Very cool. It must have been fun to make.

Red


----------



## ssgtrob2336 (Aug 23, 2009)

*HooYah, Senior Chief!!!*

The case looks really good. Pass my regards to the Senior Chief.irate:
How did you solve the glass cutting conundrum you were having?


----------



## USMCBAZ (Sep 13, 2009)

Awesome work AL, very cool shadowbox


----------



## Al B Cuttn Wud (Oct 14, 2007)

How did you solve the glass cutting conundrum you were having?[/quote]

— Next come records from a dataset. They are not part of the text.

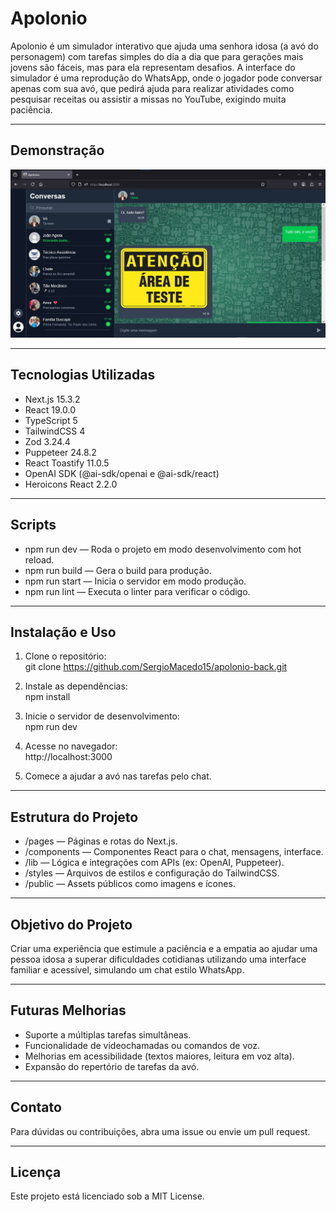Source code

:# Apolonio

Apolonio é um simulador interativo que ajuda uma senhora idosa (a avó do personagem) com tarefas simples do dia a dia que para gerações mais jovens são fáceis, mas para ela representam desafios. A interface do simulador é uma reprodução do WhatsApp, onde o jogador pode conversar apenas com sua avó, que pedirá ajuda para realizar atividades como pesquisar receitas ou assistir a missas no YouTube, exigindo muita paciência.

---

## Demonstração

![Demonstração do Apolonio](public/demo.jpg)

---

## Tecnologias Utilizadas

- Next.js 15.3.2  
- React 19.0.0  
- TypeScript 5  
- TailwindCSS 4  
- Zod 3.24.4  
- Puppeteer 24.8.2  
- React Toastify 11.0.5  
- OpenAI SDK (@ai-sdk/openai e @ai-sdk/react)  
- Heroicons React 2.2.0  

---

## Scripts

- npm run dev — Roda o projeto em modo desenvolvimento com hot reload.  
- npm run build — Gera o build para produção.  
- npm run start — Inicia o servidor em modo produção.  
- npm run lint — Executa o linter para verificar o código.  

---

## Instalação e Uso

1. Clone o repositório:  
   git clone https://github.com/SergioMacedo15/apolonio-back.git

2. Instale as dependências:  
   npm install

3. Inicie o servidor de desenvolvimento:  
   npm run dev

4. Acesse no navegador:  
   http://localhost:3000

5. Comece a ajudar a avó nas tarefas pelo chat.

---

## Estrutura do Projeto

- /pages — Páginas e rotas do Next.js.  
- /components — Componentes React para o chat, mensagens, interface.  
- /lib — Lógica e integrações com APIs (ex: OpenAI, Puppeteer).  
- /styles — Arquivos de estilos e configuração do TailwindCSS.  
- /public — Assets públicos como imagens e ícones.  

---

## Objetivo do Projeto

Criar uma experiência que estimule a paciência e a empatia ao ajudar uma pessoa idosa a superar dificuldades cotidianas utilizando uma interface familiar e acessível, simulando um chat estilo WhatsApp.

---

## Futuras Melhorias

- Suporte a múltiplas tarefas simultâneas.  
- Funcionalidade de videochamadas ou comandos de voz.  
- Melhorias em acessibilidade (textos maiores, leitura em voz alta).  
- Expansão do repertório de tarefas da avó.  

---

## Contato

Para dúvidas ou contribuições, abra uma issue ou envie um pull request.

---

## Licença

Este projeto está licenciado sob a MIT License.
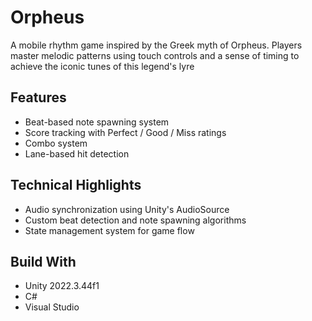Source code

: # Orpheus

 A mobile rhythm game inspired by the Greek myth of Orpheus. Players master melodic patterns using touch controls and a sense of timing to achieve the iconic tunes of this legend's lyre

## Features
- Beat-based note spawning system
- Score tracking with Perfect / Good / Miss ratings
- Combo system
- Lane-based hit detection

## Technical Highlights
- Audio synchronization using Unity's AudioSource
- Custom beat detection and note spawning algorithms
- State management system for game flow

## Build With
- Unity 2022.3.44f1
- C#
- Visual Studio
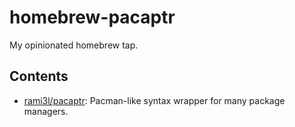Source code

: # homebrew-pacaptr
My opinionated homebrew tap.

## Contents

- [rami3l/pacaptr](https://github.com/rami3l/pacaptr): Pacman-like syntax wrapper for many package managers.
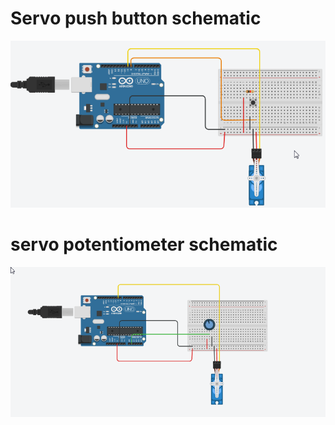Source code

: # Servo push button schematic
<img src="https://raw.githubusercontent.com/Naman23-coder/arduino-scripts/main/2022-08-22%2016_25_21-Circuit%20design%20Spectacular%20Waasa%20_%20Tinkercad.png">

# servo potentiometer schematic
<img src="https://raw.githubusercontent.com/Naman23-coder/arduino-scripts/main/2022-08-22%2016_42_24-Circuit%20design%20Spectacular%20Waasa%20_%20Tinkercad.png">
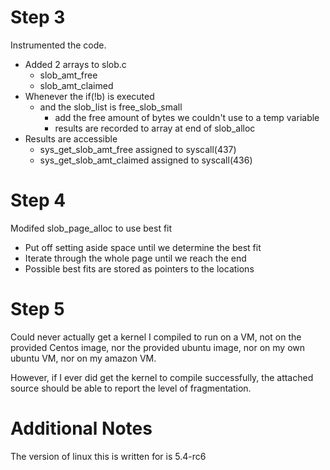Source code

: # Step 3
Instrumented the code.
 - Added 2 arrays to slob.c
   - slob_amt_free
   - slob_amt_claimed
 - Whenever the if(!b) is executed
   - and the slob_list is free_slob_small
     - add the free amount of bytes we couldn't use to a temp variable
	 - results are recorded to array at end of slob_alloc
 - Results are accessible
   - sys_get_slob_amt_free assigned to syscall(437)
   - sys_get_slob_amt_claimed assigned to syscall(436)
   
# Step 4
Modifed slob_page_alloc to use best fit
 - Put off setting aside space until we determine the best fit
 - Iterate through the whole page until we reach the end
 - Possible best fits are stored as pointers to the locations
 
# Step 5
Could never actually get a kernel I compiled to run on a VM,
not on the provided Centos image, nor the provided ubuntu image,
nor on my own ubuntu VM, nor on my amazon VM.

However, if I ever did get the kernel to compile successfully,
the attached source should be able to report the level
of fragmentation.

# Additional Notes
The version of linux this is written for is 5.4-rc6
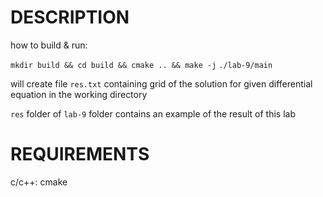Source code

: # DESCRIPTION

how to build & run:

`mkdir build && cd build && cmake .. && make -j`
`./lab-9/main`

will create file `res.txt` containing grid of the solution for given differential equation in the working directory

`res` folder of `lab-9` folder contains an example of the result of this lab

# REQUIREMENTS

c/c++: cmake
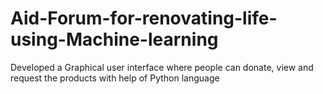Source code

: # Aid-Forum-for-renovating-life-using-Machine-learning
Developed a Graphical user interface where people can donate, view and request the products with help of Python language
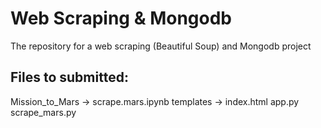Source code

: # Web Scraping & Mongodb
The repository for a web scraping (Beautiful Soup) and Mongodb project

Files to submitted:
-----------------------------
Mission_to_Mars -> scrape.mars.ipynb
templates -> index.html
app.py
scrape_mars.py
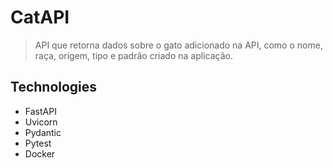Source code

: # CatAPI
> API que retorna dados sobre o gato adicionado na API, como o nome, raça, origem, tipo e padrão criado na aplicação.


## Technologies
* FastAPI  
* Uvicorn  
* Pydantic
* Pytest 
* Docker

I found a little shop that does custom stained glass and sells related supplies. Best $30 investment I could have made. He cut it with a little saw that looked similiar to a scroll saw......


----------



## Kenbo (Sep 16, 2008)

That turned out really nice. Great job. It's a one of a kind for sure.
Ken


----------



## navybosn1 (Sep 25, 2009)

That is a sweet box! My master woodworker also makes aircraft carrier shadow boxes, but a different style. Here's a photo. I like your box too. Very nice work! These seem to be a big hit with the aviation community. 

Bill Wieber
Chief Warrant Officer 3, USN (Ret.)
Owner, The Bosn's Locker
Imperial Beach, Ca 91932
Online Store: www.shop.thebosnslocker.com


----------



## Al B Cuttn Wud (Oct 14, 2007)

Thanks, I have seen this on the internet before. Very nice work and very unique.


----------